Silverstein was named a MacArthur Fellow in 1982. He held a Guggenheim Fellowship in 1979, was elected to the American Academy of Arts and Sciences in 1991, and to the American Philosophical Society in 2008. In 2016, he was interviewed for APS’s " Talking About Things " series, discussing one of the journals of explorers Meriwether Lewis and William Clark. In 2014, he received the Franz Boas Award for Exemplary Service to Anthropology; in giving him its highest award, the American Anthropology Association described Silverstein as "a virtual force of nature in the discipline."
"To learn from Michael Silverstein was to stand at a pivotal point in the history of social thought, and to witness how, right in front of your eyes, he generated and refined ideas for the formation of a future discipline," said Nick Harkness, PhD’10, now on faculty at Harvard University. "He taught us how to study and explain the sinews of social life, to coherently connect the foundational questions of anthropology, sociology, linguistics and psychology. And he did so with joy and merriment that were impossible to resist."
Silverstein was also honored at UChicago with the Faculty Award for Excellence in Graduate Teaching , which he received in 2000. In an interview at the time, he credited his students with influencing his work in his long career.

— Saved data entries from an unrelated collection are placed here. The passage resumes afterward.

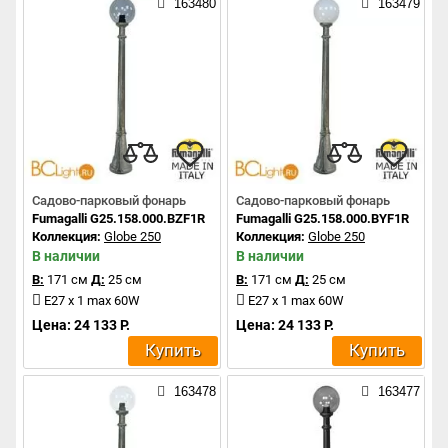
163480
163479
Садово-парковый фонарь
Садово-парковый фонарь
Fumagalli G25.158.000.BZF1R
Fumagalli G25.158.000.BYF1R
Коллекция:
Globe 250
Коллекция:
Globe 250
В наличии
В наличии
В:
171 см
Д:
25 см
В:
171 см
Д:
25 см
E27 x 1 max 60W
E27 x 1 max 60W
Цена: 24 133 Р.
Цена: 24 133 Р.
Купить
Купить
163478
163477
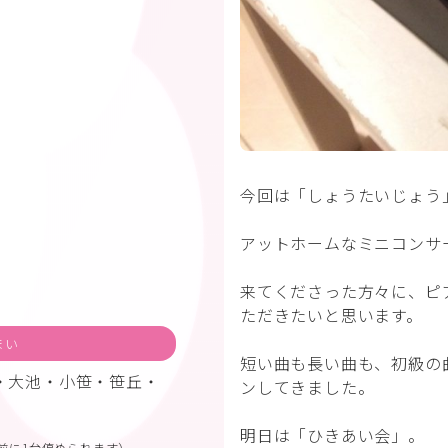
今回は「しょうたいじょう
アットホームなミニコンサ
来てくださった方々に、ピ
ただきたいと思います。
まい
短い曲も長い曲も、初級の
・大池・小笹・笹丘・
ンしてきました。
明日は「ひきあい会」。
前に1台停められます）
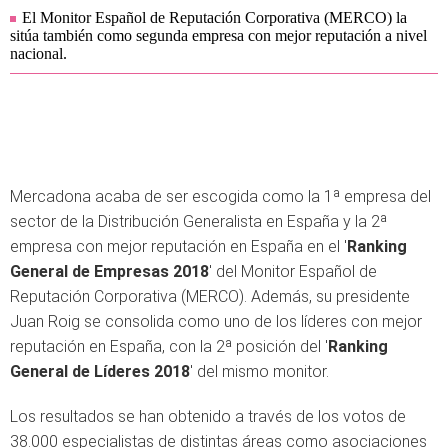
El Monitor Español de Reputación Corporativa (MERCO) la
sitúa también como segunda empresa con mejor reputación a nivel
nacional.
Mercadona acaba de ser escogida como la 1ª empresa del
sector de la Distribución Generalista en España y la 2ª
empresa con mejor reputación en España en el '
Ranking
General de Empresas 2018
' del Monitor Español de
Reputación Corporativa (MERCO). Además, su presidente
Juan Roig se consolida como uno de los líderes con mejor
reputación en España, con la 2ª posición del '
Ranking
General de Líderes 2018
' del mismo monitor.
Los resultados se han obtenido a través de los votos de
38.000 especialistas de distintas áreas como asociaciones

"We have the best students in the country here, and their interest, their engagement, is what keeps me interested in being a faculty member at the University," he said then. "I have been very engaged always with the questions they raise in class and in conversations. My own published work is sprinkled with references and footnotes of observations that students have made during these discussions."
"Michael was a man known for his enormous energy, erudition, precision and charm," said Susan Gal, the Mae and Sidney G. Metzl Distinguished Service Professor. "Less recognized was his work behind the scenes to make knowledge happen by and for all of us. His conceptual approach radically redefined the place of language in social and cultural life; it was first of all brilliantly and excitingly his own.

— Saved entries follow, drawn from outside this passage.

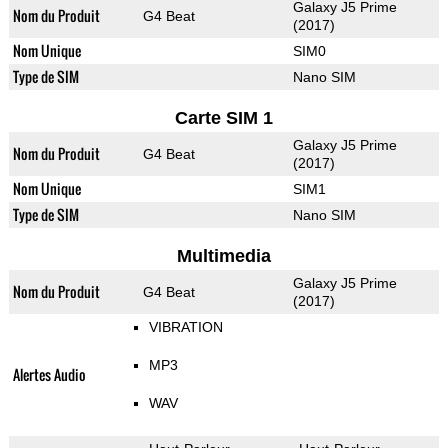
Galaxy J5 Prime
Nom du Produit
G4 Beat
(2017)
Nom Unique
SIM0
Type de SIM
Nano SIM
Carte SIM 1
Galaxy J5 Prime
Nom du Produit
G4 Beat
(2017)
Nom Unique
SIM1
Type de SIM
Nano SIM
Multimedia
Galaxy J5 Prime
Nom du Produit
G4 Beat
(2017)
VIBRATION
MP3
Alertes Audio
WAV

"Yet scholarship is indispensably a collaborative effort, a continuing, creative conversation among students and colleagues. His practice matched this teaching. That is why Michael was a devoted institution-builder, a tireless organizer of lasting infrastructures for critical, ethical discussion."
He is survived by his wife, Mara Tapp, and children, Ariella and G.
"The University gave me many things, but the very best was my husband," said Tapp, AM’77. "Michael and I met through the University, where my parents had also taught, and of which I am an alumnae and former employee. The U of C and Chicago were his destinations of choice because of their integrity, which he worked hard to protect. His kindness, dedication, passion and generosity were equally present with his family. He was an adoring, supportive and equal partner, a devoted and nurturing father. He was our everything. We are so grateful for the many acknowledgments of Michael’s contributions to his fields, his colleagues and his students."
A public memorial will be announced at a later date, when social gatherings are possible.